* _TO-DO ITEM_
Among the entries below, find the lines with "thuan" and copy them.

* _SUPPLIED MATERIAL_
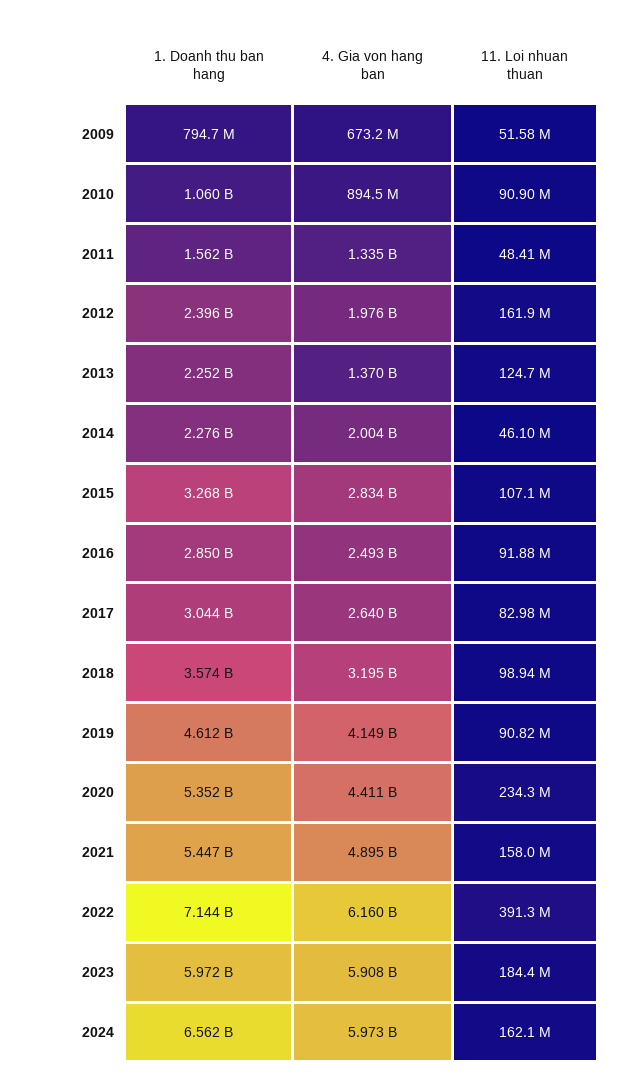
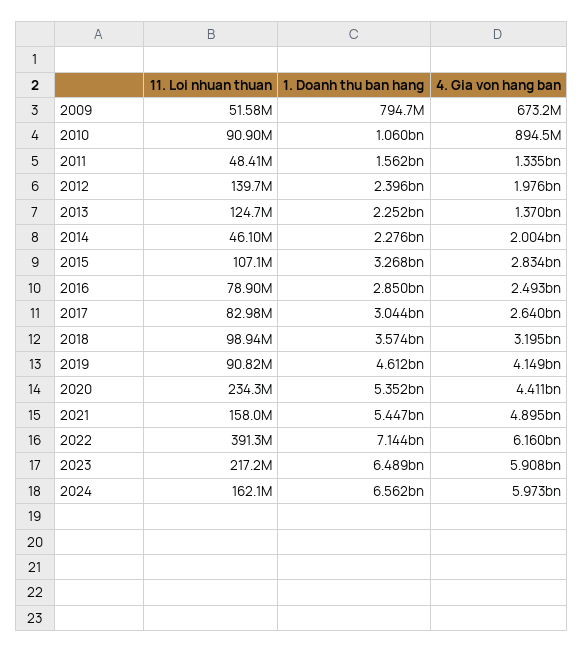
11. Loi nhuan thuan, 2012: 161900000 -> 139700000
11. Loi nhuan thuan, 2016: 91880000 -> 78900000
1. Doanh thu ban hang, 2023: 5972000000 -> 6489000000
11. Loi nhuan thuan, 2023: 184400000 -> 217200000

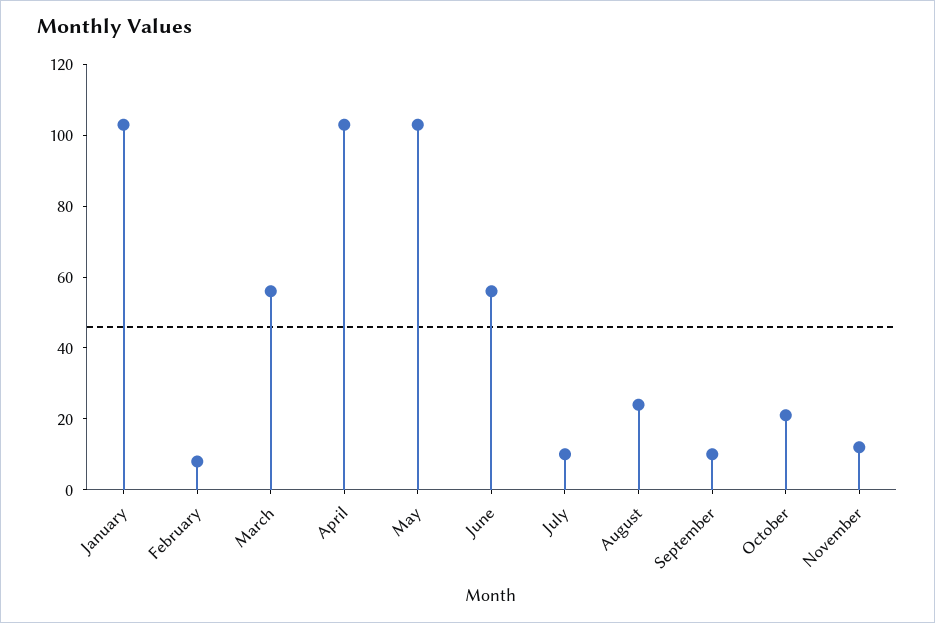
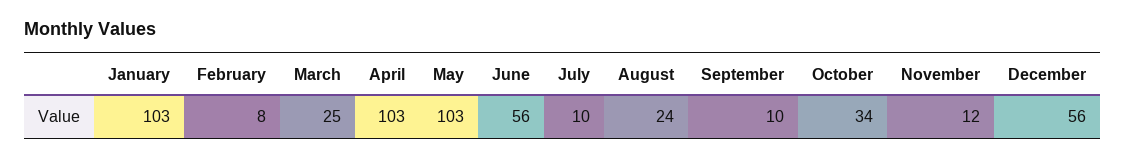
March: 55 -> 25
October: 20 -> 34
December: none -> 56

* _YOUR RESPONSE_
11. Loi nhuan thuan, 2012: 161900000 -> 139700000
11. Loi nhuan thuan, 2016: 91880000 -> 78900000
11. Loi nhuan thuan, 2023: 184400000 -> 217200000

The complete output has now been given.